Reform der EU-Agrarpolitik – gute Ansätze und ein schwarzes Loch
Reform der EU-Agrarpolitik – gute Ansätze und ein schwarzes Loch
Die seit 1963 bestehende Gemeinsame Agrarpolitik (GAP) der Europäischen Union wird schon lange wegen der Überproduktion von Getreide, Fleisch und Milch kritisiert. Subventionierte Exporte verdrängen vor allem Kleinbauern in Entwicklungsländern von ihren lokalen Märkten. Der zunehmende Einsatz von Düngemitteln und Pestiziden sowie die regional konzentrierte industrielle Tierhaltung führen in der EU zu wachsenden Umweltproblemen. Mittlerweile wurden die garantierten Preise für viele Produkte durch an die bewirtschaftete Fläche gekoppelte Direktzahlungen ersetzt. Das hat einige Probleme reduziert, aber bei weitem noch nicht gelöst.
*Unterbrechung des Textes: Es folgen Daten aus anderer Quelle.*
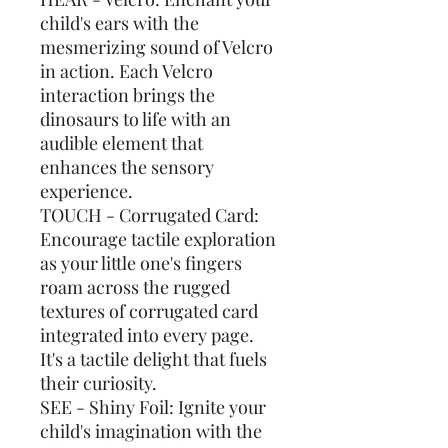
child's ears with the
mesmerizing sound of Velcro
in action. Each Velcro
interaction brings the
dinosaurs to life with an
audible element that
enhances the sensory
experience.
TOUCH - Corrugated Card:
Encourage tactile exploration
as your little one's fingers
roam across the rugged
textures of corrugated card
integrated into every page.
It's a tactile delight that fuels
their curiosity.
SEE - Shiny Foil: Ignite your
child's imagination with the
Die knapp 60 Milliarden Euro, die in der EU jährlich in die Agrarpolitik fließen, lassen sich so nicht rechtfertigen.
Daher will die Europäische Kommission die Direktzahlungen, die den größten Teil des Agrarbudgets ausmachen, stärker an ökologische und gesellschaftliche Leistungen knüpfen. Der Vorschlag beeinflusst allerdings die industrialisierte Tierhaltung nur minimal, obwohl dort mit die größten ökologischen und entwicklungspolitischen Probleme entstehen.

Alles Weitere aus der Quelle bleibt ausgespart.